With rare exceptions, Americans today characterize the horrendous fraternal bloodletting of 1861-1865 as the Civil War. Yet not many decades ago, diehard supporters of the Lost Cause insisted on referring to that conflict as the War Between the States or the War for Southern Independence (or even the War of Northern Aggression). The South may have gone down in defeat, but the purposes for which Southerners had fought - preserving a distinctive way of life and the principle of states' rights - had been worthy, even noble. So at least they professed to believe, with their preferred names for the war reflecting that belief. 
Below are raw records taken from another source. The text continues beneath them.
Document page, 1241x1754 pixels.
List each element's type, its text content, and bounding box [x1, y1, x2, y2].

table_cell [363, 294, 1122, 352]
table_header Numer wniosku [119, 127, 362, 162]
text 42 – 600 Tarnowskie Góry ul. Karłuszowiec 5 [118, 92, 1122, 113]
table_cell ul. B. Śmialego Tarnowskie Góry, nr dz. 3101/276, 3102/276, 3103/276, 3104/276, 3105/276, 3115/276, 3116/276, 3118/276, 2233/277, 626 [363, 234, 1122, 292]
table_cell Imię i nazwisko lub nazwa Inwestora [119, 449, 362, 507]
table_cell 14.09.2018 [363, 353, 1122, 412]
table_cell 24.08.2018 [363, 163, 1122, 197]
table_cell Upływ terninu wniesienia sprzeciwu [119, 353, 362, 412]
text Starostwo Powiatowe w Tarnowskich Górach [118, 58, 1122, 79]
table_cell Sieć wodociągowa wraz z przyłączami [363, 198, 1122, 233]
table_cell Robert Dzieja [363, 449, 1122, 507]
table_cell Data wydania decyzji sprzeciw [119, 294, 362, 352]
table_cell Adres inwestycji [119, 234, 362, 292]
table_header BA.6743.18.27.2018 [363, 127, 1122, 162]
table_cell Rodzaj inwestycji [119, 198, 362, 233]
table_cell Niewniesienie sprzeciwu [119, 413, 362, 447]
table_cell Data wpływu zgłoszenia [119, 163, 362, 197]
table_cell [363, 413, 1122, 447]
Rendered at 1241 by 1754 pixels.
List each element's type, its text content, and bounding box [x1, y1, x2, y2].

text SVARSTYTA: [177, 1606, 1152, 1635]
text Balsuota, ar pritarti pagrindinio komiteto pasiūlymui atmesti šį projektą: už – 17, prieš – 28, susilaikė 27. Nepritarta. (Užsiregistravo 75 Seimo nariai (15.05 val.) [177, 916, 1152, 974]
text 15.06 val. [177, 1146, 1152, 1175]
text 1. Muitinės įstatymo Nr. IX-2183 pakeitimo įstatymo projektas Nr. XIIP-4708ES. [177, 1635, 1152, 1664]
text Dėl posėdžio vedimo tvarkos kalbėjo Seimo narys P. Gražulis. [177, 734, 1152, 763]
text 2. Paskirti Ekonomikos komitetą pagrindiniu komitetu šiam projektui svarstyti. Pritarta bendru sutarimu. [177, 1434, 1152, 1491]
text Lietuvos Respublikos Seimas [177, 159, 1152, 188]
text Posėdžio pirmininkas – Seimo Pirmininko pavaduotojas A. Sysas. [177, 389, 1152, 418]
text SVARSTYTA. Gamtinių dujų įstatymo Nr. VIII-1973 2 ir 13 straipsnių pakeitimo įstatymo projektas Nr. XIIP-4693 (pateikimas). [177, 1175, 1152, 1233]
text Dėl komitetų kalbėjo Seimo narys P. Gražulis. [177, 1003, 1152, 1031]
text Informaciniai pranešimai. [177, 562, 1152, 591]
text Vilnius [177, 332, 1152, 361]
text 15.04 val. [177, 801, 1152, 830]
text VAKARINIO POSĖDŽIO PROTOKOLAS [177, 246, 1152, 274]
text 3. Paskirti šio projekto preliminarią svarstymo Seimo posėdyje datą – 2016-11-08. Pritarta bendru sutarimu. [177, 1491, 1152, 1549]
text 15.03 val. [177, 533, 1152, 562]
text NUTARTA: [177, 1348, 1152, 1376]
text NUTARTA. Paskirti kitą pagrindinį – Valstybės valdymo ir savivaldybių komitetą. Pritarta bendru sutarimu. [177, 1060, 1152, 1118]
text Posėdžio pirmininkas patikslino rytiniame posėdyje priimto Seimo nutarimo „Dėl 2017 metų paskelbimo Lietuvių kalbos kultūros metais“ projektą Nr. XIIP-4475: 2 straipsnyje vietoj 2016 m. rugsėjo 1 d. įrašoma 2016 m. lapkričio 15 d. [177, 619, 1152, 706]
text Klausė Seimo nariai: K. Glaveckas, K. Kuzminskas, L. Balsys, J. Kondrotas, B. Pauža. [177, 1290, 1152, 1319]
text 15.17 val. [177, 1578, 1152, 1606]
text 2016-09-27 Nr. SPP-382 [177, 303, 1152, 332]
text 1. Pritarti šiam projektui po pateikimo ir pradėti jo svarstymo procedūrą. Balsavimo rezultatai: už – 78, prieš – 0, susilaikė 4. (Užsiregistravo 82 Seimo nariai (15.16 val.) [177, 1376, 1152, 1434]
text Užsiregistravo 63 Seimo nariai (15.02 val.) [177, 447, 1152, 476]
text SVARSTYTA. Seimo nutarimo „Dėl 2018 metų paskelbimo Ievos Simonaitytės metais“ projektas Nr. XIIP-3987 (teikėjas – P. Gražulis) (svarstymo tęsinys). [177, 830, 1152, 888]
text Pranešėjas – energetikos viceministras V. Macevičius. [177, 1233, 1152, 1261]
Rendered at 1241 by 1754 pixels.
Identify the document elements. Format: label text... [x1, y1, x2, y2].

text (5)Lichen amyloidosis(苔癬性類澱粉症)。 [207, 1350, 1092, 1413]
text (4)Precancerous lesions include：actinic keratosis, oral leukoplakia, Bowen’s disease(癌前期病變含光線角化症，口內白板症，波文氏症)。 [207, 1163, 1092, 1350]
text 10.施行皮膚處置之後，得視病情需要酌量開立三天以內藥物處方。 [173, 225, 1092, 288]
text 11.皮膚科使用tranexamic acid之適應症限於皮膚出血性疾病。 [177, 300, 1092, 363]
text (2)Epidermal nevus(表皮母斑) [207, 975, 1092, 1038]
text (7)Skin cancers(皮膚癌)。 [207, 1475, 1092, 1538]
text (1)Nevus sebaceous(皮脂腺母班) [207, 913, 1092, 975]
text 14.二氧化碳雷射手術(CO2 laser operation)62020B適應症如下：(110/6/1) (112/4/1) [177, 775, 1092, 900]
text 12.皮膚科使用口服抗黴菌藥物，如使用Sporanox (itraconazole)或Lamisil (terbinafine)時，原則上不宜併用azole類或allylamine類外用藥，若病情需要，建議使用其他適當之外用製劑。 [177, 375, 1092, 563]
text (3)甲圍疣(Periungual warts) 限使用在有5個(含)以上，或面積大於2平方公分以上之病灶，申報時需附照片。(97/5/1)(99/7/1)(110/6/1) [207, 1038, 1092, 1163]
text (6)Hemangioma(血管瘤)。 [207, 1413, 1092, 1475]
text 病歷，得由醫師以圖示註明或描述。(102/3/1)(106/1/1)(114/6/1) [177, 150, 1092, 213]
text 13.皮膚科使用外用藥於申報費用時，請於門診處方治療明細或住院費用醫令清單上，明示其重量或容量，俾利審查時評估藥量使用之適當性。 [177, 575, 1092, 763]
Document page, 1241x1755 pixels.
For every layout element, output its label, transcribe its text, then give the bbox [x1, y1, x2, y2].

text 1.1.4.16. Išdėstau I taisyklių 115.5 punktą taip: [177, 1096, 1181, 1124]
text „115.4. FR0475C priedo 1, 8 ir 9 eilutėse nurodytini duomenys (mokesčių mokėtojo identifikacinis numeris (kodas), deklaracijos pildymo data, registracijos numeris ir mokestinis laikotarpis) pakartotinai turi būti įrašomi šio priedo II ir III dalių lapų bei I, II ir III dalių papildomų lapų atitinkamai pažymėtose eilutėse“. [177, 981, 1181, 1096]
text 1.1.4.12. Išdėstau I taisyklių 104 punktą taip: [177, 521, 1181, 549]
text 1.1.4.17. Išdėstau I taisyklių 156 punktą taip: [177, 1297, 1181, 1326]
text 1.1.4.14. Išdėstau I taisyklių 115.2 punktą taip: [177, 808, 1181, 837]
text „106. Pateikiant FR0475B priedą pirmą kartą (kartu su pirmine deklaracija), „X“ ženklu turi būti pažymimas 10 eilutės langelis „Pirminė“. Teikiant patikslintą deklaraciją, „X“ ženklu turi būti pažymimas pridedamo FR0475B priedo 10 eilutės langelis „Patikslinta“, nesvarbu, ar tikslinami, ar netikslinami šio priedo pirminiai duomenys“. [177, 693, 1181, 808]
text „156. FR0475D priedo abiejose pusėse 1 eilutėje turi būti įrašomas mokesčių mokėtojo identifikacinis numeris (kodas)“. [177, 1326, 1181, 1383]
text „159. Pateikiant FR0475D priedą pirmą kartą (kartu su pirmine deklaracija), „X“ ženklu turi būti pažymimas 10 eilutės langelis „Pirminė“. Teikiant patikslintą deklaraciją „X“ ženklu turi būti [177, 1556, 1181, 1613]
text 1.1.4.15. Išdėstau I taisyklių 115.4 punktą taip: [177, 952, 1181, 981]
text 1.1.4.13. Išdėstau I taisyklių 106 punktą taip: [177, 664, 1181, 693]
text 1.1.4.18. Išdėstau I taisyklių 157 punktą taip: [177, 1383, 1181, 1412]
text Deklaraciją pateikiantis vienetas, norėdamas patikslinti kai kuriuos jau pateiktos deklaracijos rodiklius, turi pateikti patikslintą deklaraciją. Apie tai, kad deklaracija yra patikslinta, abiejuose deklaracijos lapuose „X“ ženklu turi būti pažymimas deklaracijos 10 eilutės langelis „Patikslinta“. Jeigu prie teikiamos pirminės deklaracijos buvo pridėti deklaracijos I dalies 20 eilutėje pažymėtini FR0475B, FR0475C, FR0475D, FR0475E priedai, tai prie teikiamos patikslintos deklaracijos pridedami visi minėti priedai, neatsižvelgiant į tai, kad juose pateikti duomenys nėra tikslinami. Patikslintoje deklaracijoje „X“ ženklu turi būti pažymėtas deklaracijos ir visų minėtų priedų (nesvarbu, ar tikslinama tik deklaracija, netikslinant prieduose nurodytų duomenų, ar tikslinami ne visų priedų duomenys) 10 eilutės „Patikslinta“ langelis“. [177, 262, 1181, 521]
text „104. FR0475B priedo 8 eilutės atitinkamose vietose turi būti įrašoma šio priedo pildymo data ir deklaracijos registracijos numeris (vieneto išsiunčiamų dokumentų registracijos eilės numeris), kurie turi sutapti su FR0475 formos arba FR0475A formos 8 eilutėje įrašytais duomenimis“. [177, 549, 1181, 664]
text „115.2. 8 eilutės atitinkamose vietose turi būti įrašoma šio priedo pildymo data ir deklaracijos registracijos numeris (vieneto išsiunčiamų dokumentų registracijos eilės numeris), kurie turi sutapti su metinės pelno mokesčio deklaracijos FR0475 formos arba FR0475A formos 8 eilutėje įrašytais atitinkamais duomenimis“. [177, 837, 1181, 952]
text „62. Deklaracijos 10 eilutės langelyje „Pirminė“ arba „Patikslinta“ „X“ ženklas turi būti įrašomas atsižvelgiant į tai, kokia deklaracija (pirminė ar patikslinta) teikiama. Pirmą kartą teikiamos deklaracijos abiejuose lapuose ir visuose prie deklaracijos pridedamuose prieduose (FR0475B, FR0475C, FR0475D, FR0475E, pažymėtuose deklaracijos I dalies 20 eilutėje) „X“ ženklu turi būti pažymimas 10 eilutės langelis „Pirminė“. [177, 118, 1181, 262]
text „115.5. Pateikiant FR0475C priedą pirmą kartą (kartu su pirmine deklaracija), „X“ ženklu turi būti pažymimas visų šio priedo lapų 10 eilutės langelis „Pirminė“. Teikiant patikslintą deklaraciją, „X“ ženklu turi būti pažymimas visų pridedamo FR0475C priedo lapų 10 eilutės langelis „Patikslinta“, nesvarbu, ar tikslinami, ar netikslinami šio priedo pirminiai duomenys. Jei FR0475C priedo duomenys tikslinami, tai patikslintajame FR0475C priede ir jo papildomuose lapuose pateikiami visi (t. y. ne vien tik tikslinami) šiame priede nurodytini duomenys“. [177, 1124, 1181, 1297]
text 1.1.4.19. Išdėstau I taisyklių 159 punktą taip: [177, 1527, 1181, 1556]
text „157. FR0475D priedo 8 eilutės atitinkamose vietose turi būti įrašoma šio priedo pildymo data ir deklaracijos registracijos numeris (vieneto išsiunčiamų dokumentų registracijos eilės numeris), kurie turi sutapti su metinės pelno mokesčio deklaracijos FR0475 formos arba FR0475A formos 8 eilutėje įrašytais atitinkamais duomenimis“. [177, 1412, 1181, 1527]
Schoolbooks tell us that the Spanish-American War began in April 1898 and ended in August of that same year. The name and dates fit nicely with a widespread inclination from president William McKinley's day to our own to frame US intervention in Cuba as an altruistic effort to liberate that island from Spanish oppression. 
Yet the Cubans were not exactly bystanders in that drama. By 1898, they had been fighting for years to oust their colonial overlords. And although hostilities in Cuba itself ended on August 12, they dragged on in the Philippines, another Spanish colony that the United States had seized for reasons only remotely related to liberating Cubans. Notably, US troops occupying the Philippines waged a brutal war not against Spaniards but against Filipino nationalists no more inclined to accept colonial rule by Washington than by Madrid. 
So widen the aperture to include this Cuban prelude and the Filipino postlude and you end up with something like this: the Spanish-American-Cuban-Philippines War of 1895-1902. Too clunky? How about the War for the American Empire? This much is for sure: rather than illuminating, the commonplace textbook descriptor serves chiefly to conceal.